EXERCISE DATA →
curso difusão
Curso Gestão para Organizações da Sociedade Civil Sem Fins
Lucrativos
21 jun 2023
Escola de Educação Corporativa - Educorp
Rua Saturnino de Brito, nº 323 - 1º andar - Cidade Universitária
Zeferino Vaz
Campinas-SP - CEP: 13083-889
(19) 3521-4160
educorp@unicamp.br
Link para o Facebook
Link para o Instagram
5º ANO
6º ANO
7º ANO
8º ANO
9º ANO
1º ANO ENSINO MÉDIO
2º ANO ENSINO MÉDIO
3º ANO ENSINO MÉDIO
...
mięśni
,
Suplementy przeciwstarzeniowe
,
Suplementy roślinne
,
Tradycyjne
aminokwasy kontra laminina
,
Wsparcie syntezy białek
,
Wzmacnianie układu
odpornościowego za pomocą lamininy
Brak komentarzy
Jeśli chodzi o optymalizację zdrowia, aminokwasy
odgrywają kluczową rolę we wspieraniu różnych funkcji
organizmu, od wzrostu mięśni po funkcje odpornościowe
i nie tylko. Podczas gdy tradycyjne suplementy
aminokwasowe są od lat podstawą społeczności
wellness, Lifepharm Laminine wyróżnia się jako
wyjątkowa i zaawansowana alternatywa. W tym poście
==
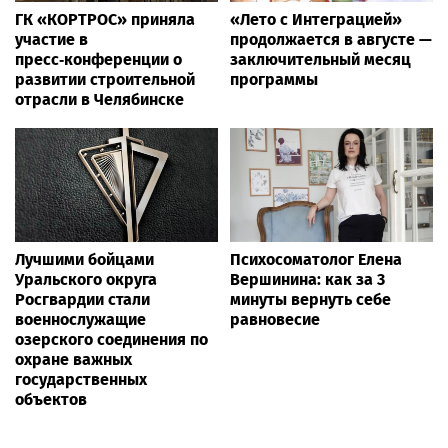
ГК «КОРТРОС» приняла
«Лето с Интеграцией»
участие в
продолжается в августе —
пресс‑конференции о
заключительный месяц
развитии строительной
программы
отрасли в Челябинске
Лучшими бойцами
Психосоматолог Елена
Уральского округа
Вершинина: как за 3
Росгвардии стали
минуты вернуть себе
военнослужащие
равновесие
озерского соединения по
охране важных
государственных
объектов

WHAT TO WORK ON → Start with the line above that contains "Rua Saturnino de" and end with the line that contains "3º ANO ENSINO MÉDIO". Write out those lines exactly, and only those.

TASK RESPONSE →
Rua Saturnino de Brito, nº 323 - 1º andar - Cidade Universitária
Zeferino Vaz
Campinas-SP - CEP: 13083-889
(19) 3521-4160
educorp@unicamp.br
Link para o Facebook
Link para o Instagram
5º ANO
6º ANO
7º ANO
8º ANO
9º ANO
1º ANO ENSINO MÉDIO
2º ANO ENSINO MÉDIO
3º ANO ENSINO MÉDIO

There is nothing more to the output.